[WORK REQUIRED]
Every entry needs to appear again exactly as written below.

[Collected data]
■ ■ ■ ■

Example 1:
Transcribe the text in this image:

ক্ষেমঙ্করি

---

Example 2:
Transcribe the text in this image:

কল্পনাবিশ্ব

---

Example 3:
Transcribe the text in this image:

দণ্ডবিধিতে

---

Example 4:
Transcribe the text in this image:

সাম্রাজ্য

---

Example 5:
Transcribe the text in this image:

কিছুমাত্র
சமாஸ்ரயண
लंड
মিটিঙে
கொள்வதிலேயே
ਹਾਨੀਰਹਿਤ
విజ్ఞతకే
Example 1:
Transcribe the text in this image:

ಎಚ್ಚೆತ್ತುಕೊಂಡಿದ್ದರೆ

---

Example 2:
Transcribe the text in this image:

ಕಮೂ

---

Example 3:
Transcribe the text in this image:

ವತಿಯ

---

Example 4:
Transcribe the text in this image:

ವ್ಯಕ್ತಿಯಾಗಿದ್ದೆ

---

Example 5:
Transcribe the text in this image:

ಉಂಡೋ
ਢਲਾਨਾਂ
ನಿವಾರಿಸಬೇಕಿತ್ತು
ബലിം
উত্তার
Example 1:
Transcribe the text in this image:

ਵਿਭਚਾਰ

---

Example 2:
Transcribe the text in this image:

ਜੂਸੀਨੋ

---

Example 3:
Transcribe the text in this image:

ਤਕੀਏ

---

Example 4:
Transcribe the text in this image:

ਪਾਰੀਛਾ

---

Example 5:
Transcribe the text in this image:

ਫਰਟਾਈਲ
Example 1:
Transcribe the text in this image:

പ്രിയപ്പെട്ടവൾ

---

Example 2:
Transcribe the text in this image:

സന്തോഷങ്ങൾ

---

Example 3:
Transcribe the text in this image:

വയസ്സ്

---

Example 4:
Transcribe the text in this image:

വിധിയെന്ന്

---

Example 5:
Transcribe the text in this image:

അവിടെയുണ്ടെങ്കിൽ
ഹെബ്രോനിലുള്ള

■ ■ ■ ■

[WRITTEN REPLY]
Example 1:
Transcribe the text in this image:

ক্ষেমঙ্করি

---

Example 2:
Transcribe the text in this image:

কল্পনাবিশ্ব

---

Example 3:
Transcribe the text in this image:

দণ্ডবিধিতে

---

Example 4:
Transcribe the text in this image:

সাম্রাজ্য

---

Example 5:
Transcribe the text in this image:

কিছুমাত্র
சமாஸ்ரயண
लंड
মিটিঙে
கொள்வதிலேயே
ਹਾਨੀਰਹਿਤ
విజ్ఞతకే
Example 1:
Transcribe the text in this image:

ಎಚ್ಚೆತ್ತುಕೊಂಡಿದ್ದರೆ

---

Example 2:
Transcribe the text in this image:

ಕಮೂ

---

Example 3:
Transcribe the text in this image:

ವತಿಯ

---

Example 4:
Transcribe the text in this image:

ವ್ಯಕ್ತಿಯಾಗಿದ್ದೆ

---

Example 5:
Transcribe the text in this image:

ಉಂಡೋ
ਢਲਾਨਾਂ
ನಿವಾರಿಸಬೇಕಿತ್ತು
ബലിം
উত্তার
Example 1:
Transcribe the text in this image:

ਵਿਭਚਾਰ

---

Example 2:
Transcribe the text in this image:

ਜੂਸੀਨੋ

---

Example 3:
Transcribe the text in this image:

ਤਕੀਏ

---

Example 4:
Transcribe the text in this image:

ਪਾਰੀਛਾ

---

Example 5:
Transcribe the text in this image:

ਫਰਟਾਈਲ
Example 1:
Transcribe the text in this image:

പ്രിയപ്പെട്ടവൾ

---

Example 2:
Transcribe the text in this image:

സന്തോഷങ്ങൾ

---

Example 3:
Transcribe the text in this image:

വയസ്സ്

---

Example 4:
Transcribe the text in this image:

വിധിയെന്ന്

---

Example 5:
Transcribe the text in this image:

അവിടെയുണ്ടെങ്കിൽ
ഹെബ്രോനിലുള്ള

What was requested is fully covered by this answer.